■ **Required work**: Only lines containing the string "This" belong in the answer; find them in the records and copy them.
─── Data to use ───
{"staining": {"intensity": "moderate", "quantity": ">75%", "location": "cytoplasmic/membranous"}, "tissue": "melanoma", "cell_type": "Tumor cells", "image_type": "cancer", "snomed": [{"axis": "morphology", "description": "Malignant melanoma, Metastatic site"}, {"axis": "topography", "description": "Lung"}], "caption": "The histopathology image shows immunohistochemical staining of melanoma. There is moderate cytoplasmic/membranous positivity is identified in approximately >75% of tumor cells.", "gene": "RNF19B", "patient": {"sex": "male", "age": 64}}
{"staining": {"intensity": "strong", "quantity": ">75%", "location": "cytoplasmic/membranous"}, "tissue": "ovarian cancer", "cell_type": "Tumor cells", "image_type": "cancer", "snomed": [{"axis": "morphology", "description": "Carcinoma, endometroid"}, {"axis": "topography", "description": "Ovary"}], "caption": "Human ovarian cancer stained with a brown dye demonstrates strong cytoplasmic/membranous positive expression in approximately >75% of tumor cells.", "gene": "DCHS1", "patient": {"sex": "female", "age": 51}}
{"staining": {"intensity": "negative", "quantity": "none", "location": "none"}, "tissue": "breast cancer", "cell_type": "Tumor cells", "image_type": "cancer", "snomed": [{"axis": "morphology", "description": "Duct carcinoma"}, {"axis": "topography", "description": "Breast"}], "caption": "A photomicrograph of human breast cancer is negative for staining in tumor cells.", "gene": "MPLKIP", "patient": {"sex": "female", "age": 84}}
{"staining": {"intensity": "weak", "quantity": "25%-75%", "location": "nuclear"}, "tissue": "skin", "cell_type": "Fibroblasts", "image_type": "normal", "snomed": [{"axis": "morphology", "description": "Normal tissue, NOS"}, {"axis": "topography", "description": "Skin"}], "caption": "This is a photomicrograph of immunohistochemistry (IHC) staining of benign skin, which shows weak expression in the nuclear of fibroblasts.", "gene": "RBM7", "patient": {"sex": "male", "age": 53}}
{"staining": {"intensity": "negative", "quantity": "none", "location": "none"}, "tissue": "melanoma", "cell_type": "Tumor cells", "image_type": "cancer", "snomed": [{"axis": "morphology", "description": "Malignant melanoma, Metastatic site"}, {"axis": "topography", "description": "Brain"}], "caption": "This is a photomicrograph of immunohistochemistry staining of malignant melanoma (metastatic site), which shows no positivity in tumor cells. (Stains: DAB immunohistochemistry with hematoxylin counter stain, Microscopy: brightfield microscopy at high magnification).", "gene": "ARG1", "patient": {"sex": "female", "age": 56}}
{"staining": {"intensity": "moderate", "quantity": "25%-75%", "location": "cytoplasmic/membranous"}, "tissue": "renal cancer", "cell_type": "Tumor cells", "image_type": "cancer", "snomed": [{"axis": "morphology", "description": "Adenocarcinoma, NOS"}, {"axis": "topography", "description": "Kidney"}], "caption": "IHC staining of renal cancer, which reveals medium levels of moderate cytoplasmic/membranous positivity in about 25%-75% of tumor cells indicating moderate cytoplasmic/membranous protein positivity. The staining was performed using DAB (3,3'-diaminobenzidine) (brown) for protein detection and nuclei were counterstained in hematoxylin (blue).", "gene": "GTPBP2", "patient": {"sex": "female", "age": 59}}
───
■ **Task answer**:
{"staining": {"intensity": "weak", "quantity": "25%-75%", "location": "nuclear"}, "tissue": "skin", "cell_type": "Fibroblasts", "image_type": "normal", "snomed": [{"axis": "morphology", "description": "Normal tissue, NOS"}, {"axis": "topography", "description": "Skin"}], "caption": "This is a photomicrograph of immunohistochemistry (IHC) staining of benign skin, which shows weak expression in the nuclear of fibroblasts.", "gene": "RBM7", "patient": {"sex": "male", "age": 53}}
{"staining": {"intensity": "negative", "quantity": "none", "location": "none"}, "tissue": "melanoma", "cell_type": "Tumor cells", "image_type": "cancer", "snomed": [{"axis": "morphology", "description": "Malignant melanoma, Metastatic site"}, {"axis": "topography", "description": "Brain"}], "caption": "This is a photomicrograph of immunohistochemistry staining of malignant melanoma (metastatic site), which shows no positivity in tumor cells. (Stains: DAB immunohistochemistry with hematoxylin counter stain, Microscopy: brightfield microscopy at high magnification).", "gene": "ARG1", "patient": {"sex": "female", "age": 56}}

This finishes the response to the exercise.